RAG using HyDE with completely open-source, self-hostable models.
TLDR; check folder 7 for the final app.
- Vector DB - Milvus - Dockerized
- Attu GUI for Milvus - Attu - Dockerized
- Embedding Model - MixedBread - Embed Large model - Chosen because it is one of the top models on the embedding leaderboard.
- Serving LLM - Vllm
- Onnxruntime GPU - Onnxruntime GPU (Optional: speeds up embeddings)

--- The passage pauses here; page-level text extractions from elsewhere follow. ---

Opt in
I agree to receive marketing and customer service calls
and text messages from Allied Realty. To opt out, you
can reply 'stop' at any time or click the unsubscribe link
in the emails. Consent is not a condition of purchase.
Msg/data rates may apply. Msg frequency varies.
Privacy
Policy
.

- Llamaindex - Llamaindex - Provides the RAG framework
- Streamlit - Streamlit - For the UI
- OpenAI API - Optional: useful to isolate bugs from self-hosting models
The major components of this system will be the VectorDB, LLM inference, and the embedding model. The Streamlit application is quite light in comparison.
By choosing scalable bases for the major components, the entire setup will be inherently scalable.
-
Milvus: Supports using a Kubernetes (k8s) cluster, allowing us to set scaling rules so the DB will scale according to the load.
-
VLLM: This is by far the fastest LLM serving engine I've used. We can scale it to use any number of GPUs within a single node, and we can set up multi-node inference using a Ray cluster. It's also possible to set up k8s load-based scaling, provided that we define the resources properly.
-
Embedding: In this case, I've used local serving for the embedding. Ideally, I would opt for serving the embedding separately and scaling them independently.
Put together, the system design would look something like this:
Install the required dependencies:
pip install -r requirements.txt
Set up Milvus (this will be our vector DB):
Milvus runs as a Docker container. There are scripts in the Milvus docs:
# Download the installation script
curl -sfL https://raw.githubusercontent.com/milvus-io/milvus/master/scripts/standalone_embed.sh
# Start the Docker container
bash standalone_embed.sh start
Make sure to download the dataset from Kaggle!
Check the folder 1. Milvus Setup Testing. It contains the default template "Hello World" for Milvus. This installation assumes you used the install script, which runs Milvus at port 19530.
We are using Fastembed backend for the embedding model. Let's test the model. During the first-time test, the model is also downloaded, which saves us time in later stages.
The folder 2. Embedding Setup Testing contains a script - test.py that downloads the model, loads it, and encodes a few sample sentences.
We use a template code from LlamaIndex docs to check if our LlamaIndex installation works as intended. For testing purposes, I used an OpenAI key at this stage to minimize bugs. This will change in later stages.
The dataset is a single CSV file. I've converted each row (which represents each episode) into its own JSON file (see data_splitter.py). This makes organizing much easier. Another advantage of this approach is that the file name is automatically included in the metadata of each entry in the VectorDB, making it easier to organize the DB without parsing other columns in the CSV to generate the metadata.
Now, I can ingest the data into the VectorDB. Please note that this step is a one-time process, and using a GPU at this stage is recommended. CPU-only ingestion takes a very long time. On my laptop (with RTX 3060), it took ~5 minutes. On CPU, the estimated time was ~4 hours (i7, 8C 16T CPU). The script to ingest the VectorDB from the generated JSON files can be found here - ingest.py.
If you installed Attu, then you should be able to see this data over there
At this stage, we are going to put together our VectorDB and embedding model with LlamaIndex and test if we can do a retrieval with it. This script loads up the embedding model and VectorDB. If you get an output at this stage, congrats! The setup is done! Kinda...
5. Sample Inference LlamaIndex VectorDB
This uses the Streamlit template to have a multi-turn chat with our VectorDB as the chat engine.
I've hosted Llama 3 8B on an A100 instance using VLLM. This model runs on VLLM, using FP8 cache, which enables the model to run with high throughput using just ~20GB VRAM (allowing it to run on cheaper GPUs like L4). I've hosted this model and used a reverse proxy to one of my subdomains - https://llm.parasu.in/v1/
.
Here, we use the OpenAILike class from LlamaIndex, which can load models that have OpenAI-compatible endpoints. The base URL, API key, and the model name are kept as inputs in the Streamlit app itself. At this point, the Milvus URL is hardcoded, but it can be replaced with an environment variable when needed. The code is well-commented and should be self-explanatory.
Given a query, it outputs the answer, the Hypothetical Document it generated, along with the sources of the retervial.